Awww, I was going to tell her that Danecolor! Yeah, thats exactly what I use too, a bag last's for absolutely ages as you can break them into teeny, tiny pieces, smaller than your finger nail. Plus dogs seem to really like them. Warning though, make sure you empty your pockets as they really stink if they go through the wash.


----------



## swolek (Mar 31, 2011)

Primal sells a dehydrated lamb lung treat, too, so that's another option depending on what brands you have available . I get the Primal ones because they're sold locally. They're one of my favorite treats to use for training along with Bravo! Trail Mix and Zuke's.


----------



## wags (Jan 31, 2009)

Thank you guys for the tips on the lamb lung! I am actually now since I wont be seeing my son for a bit going to buy them. Thanks again! I really didnt know they sold them! THANKYOU!!!!!!!!!!!!!!!!!!!!!!!!!!!!!!!!!!


----------



## doggiedad (Jan 23, 2011)

sounds like your dog needs some training
and socializing. i read where you did train and
socialize as a pup. did you work on it everyday?
find a trainer and start socializing and training.
work on it everyday. work in sessions. have many sessions
during the course of a day. i train in short sessions.
each session last 5 to 10 minutes. i get up a hour to 1&1/2
hours early to train before i go to work. my GF does the samething.
train, train, train and socialize, socialize, socialize.


----------



## wags (Jan 31, 2009)

doggiedad said:


> sounds like your dog needs some training
> and socializing. i read where you did train and
> socialize as a pup. did you work on it everyday?
> find a trainer and start socializing and training.
> ...


From what I know and read here I think he's pretty socialized, he's just wheels reactive. I need to work on the watch me and give him the treats. as far now as I have been doing this he is actually starting to be very good with this lamb treat and the watch me rule. Only been doing it a short while and it will take a lot to get him I am sure doing it correctly but he knows the treat bag now haha! So so far so good with all the wonderful tips I have been given! But he has been in the classes and socializing I don't know how much more that what he is doing he can get! He goes everywhere and is always around different people so others not much more in that area I can do!
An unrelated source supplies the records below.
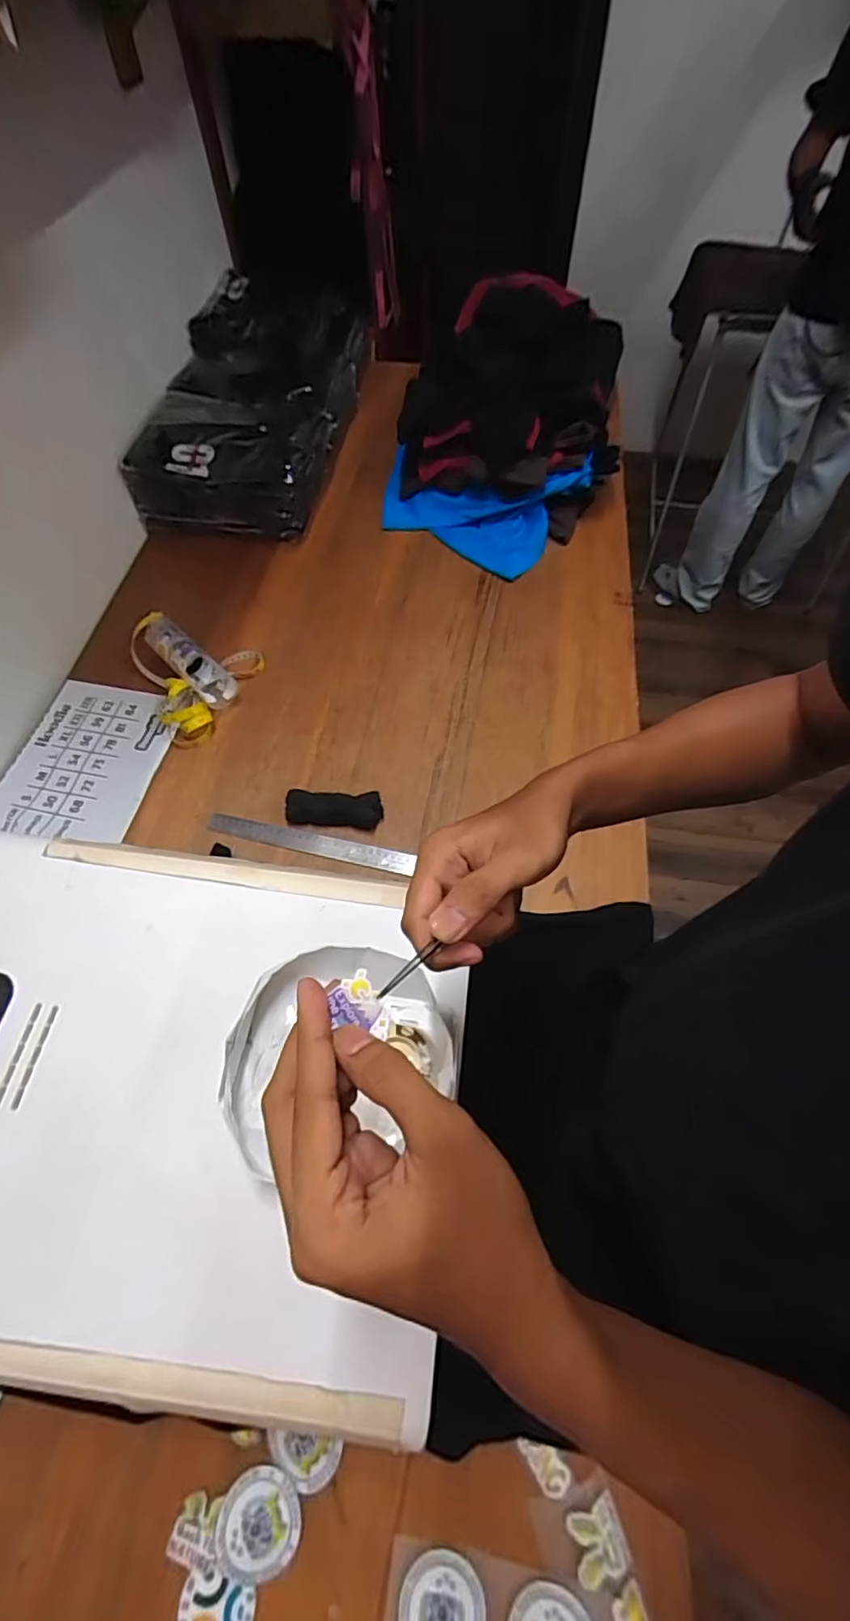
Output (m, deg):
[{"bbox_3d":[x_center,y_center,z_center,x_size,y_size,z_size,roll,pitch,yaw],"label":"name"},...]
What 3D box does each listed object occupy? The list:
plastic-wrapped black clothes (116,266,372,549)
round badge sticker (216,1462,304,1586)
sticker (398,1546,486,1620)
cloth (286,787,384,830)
[{"bbox_3d":[-0.323,-0.782,1.135,0.325,0.169,0.590,5,61,2],"label":"plastic-wrapped black clothes"},{"bbox_3d":[-0.135,0.582,0.476,0.067,0.007,0.065,-3,57,4],"label":"round badge sticker"},{"bbox_3d":[0.013,0.623,0.449,0.066,0.006,0.064,0,61,0],"label":"sticker"},{"bbox_3d":[-0.123,-0.004,0.788,0.129,0.026,0.042,5,61,2],"label":"cloth"}]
My kids and hubby and I work with him yep everyday! So he's just hating those folks with the wheels a lot haha! And we have had volunteers now who have ridden by him a few times with their bikes, which is so nice of them! But we will keep up with the work! In time I keep saying In time!!!!!!


----------



## wags (Jan 31, 2009)

I got the lamb lung well I dont think they are lung but lamb jerky treast at the mom and pop pet store they referred me to these REALMEATTREATS.COM by Bitz. I think they are great! Thankyou guys for telling me about these lamb treats. Gordon is going crazy over them well along with three other pups here and he really is doing a bit better with them on walks. Can't thank you guys enough!


----------



## lauren43 (Feb 6, 2011)

I was going to say the same thing as others. If he gets too anxious not being able to look at the 'thing' that makes him crazy, you can also train a 'look at that' and when he looks back at you click and treat (with something extra tasty) I have been using beef lately cooked not raw with my reactive boy...he loves it!


----------